Under complete knowledge and full information, and assuming a fully flexible supply of the asset stock, both its price and quantity would settle instantly at their rational-expectations equivalents. However, under optimistic expectations and a sluggish supply of the asset stock (due to short-term rigidities), the dynamics can give origin to speculative booms. Specifically, if positive news on the asset leads the agents to expect increasing trends of its price, an upbeat market lowers the asset optimal liquidation cost and raises its utility. Also, as optimism prevails, agents keep delaying the expected time of stock liquidation, once again raising its utility. Finally, optimism lowers the asset’s expected liquidation cost, once again raising its utility.
Meanwhile, as the asset stock supply adjusts only slowly to demand, the stock return grows as the asset’s yield and price both rise. All this contributes to keeping the relative marginal utility of the asset (and, hence, its demand) increasing. But as the stock supply responds slowly to increasing demand, equilibrium requires that its price overshoot its rational-expectations equivalent. Price overshooting feeds into optimistic expectations and causes the stock price to stay (or to rise farther up) above equilibrium even as its supply starts adjusting to demand. This can generate a sequence of temporary equilibria characterized by levels of the asset stock and price higher than their rational-expectations equivalents, thus forming a bubble.
Pricking bubbles: macroprudential policy options
As the crisis has challenged the consensus whereby monetary policy can ensure financial stability by targeting the price inflation of goods and services, alternative (macroprudential) policy tools have been designed to prevent financial imbalances.
My approach suggests a type of tool that could be activated when the asset price dynamics indicate the presence of speculative activity. Bubble growth could be pre-empted by increasing the asset’s liquidation cost, thus “throwing sand in the wheel” of its trading; this could be accomplished by an authority imposing an ad-hoc (adjustable) fee on the trading price of the asset. Set at an appropriate level, the fee would discourage excess demand for the asset, as it would lower its utility. By altering the asset’s (current and future) optimal trading cost, the fee would force the economy to settle at a lower equilibrium level of its stock.
To the extent that the tool would become entrenched in financial policymaking, and credible, it could stabilize market behaviors ex ante — much as a street speed control limit and fine would discourage drivers from exceeding the limit. Clearly, the fee would distort the given asset market price, but it would act as a corrective device to the distortive effect of optimistic expectations discussed above.

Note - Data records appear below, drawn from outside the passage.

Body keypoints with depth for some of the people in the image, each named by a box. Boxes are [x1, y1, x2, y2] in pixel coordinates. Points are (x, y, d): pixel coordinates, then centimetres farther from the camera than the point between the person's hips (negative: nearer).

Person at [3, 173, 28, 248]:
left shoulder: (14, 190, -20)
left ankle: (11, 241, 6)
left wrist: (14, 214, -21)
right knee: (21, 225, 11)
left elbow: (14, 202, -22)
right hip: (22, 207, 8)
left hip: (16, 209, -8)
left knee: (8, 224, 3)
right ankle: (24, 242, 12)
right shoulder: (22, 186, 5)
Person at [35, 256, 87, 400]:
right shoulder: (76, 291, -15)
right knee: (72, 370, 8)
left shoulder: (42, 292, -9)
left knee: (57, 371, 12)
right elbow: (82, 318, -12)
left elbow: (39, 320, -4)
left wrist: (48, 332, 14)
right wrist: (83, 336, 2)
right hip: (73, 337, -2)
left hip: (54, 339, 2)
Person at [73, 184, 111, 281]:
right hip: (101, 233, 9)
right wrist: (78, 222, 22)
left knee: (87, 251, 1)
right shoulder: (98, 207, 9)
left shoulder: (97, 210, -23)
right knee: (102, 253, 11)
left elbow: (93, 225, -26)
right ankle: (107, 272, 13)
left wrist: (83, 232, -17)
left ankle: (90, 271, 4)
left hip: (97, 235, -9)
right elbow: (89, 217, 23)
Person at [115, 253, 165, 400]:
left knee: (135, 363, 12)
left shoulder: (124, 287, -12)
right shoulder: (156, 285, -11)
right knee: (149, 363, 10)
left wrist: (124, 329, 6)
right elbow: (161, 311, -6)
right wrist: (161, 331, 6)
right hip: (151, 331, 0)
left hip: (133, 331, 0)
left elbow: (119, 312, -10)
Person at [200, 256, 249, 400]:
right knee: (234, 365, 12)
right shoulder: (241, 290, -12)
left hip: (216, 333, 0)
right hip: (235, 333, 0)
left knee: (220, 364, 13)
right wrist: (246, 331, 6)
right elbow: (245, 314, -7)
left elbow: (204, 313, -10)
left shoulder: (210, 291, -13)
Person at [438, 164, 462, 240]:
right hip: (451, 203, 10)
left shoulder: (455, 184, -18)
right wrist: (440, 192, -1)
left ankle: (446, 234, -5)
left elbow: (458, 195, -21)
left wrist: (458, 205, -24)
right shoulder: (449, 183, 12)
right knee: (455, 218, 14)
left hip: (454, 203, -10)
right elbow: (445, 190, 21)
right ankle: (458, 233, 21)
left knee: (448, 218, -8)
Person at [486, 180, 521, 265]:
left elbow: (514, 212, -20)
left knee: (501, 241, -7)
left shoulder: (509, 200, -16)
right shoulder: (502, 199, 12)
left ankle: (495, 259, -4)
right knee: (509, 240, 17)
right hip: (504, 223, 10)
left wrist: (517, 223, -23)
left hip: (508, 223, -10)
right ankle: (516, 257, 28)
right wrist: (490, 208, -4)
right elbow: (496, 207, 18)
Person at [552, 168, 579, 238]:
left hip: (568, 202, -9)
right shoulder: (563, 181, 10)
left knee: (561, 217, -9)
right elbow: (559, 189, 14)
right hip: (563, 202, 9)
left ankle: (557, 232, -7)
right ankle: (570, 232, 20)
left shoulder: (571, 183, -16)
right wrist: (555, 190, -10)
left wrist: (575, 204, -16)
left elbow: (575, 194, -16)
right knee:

Compared with using monetary policy to prick bubbles, as strongly suggested by Roubini, the ad-hoc fee tool would be market- (or asset-) specific, thus averting the disruptive consequences on the rest of the economy from using coarser (non-selective) instruments like interest rates or credit restraints, as noted by Posen. The ad-hoc fee tool, also, could be calibrated to any level necessary to discourage excess trading of an asset, a flexibility feature that is unavailable to the monetary authorities (see Bernanke). The tool could be more specifically targeted than the central banks’ macroprudential instruments, which are intended to constrain the supply of funds from financial intermediaries.
Finally, the use of a quasi-fiscal tool would call for reconsidering the question of whether macroprudential policy should overburden central banks, or should not better be assigned to an inter-institutional systemic-risk supervisory institution with broader (not just financial) instruments and a horizontal (not just vertical) responsibility extending across banks, securities firms, financial and nonfinancial markets, and geographies, as was alluded to by the New York’s Fed chairman William Dudley soon after the crisis.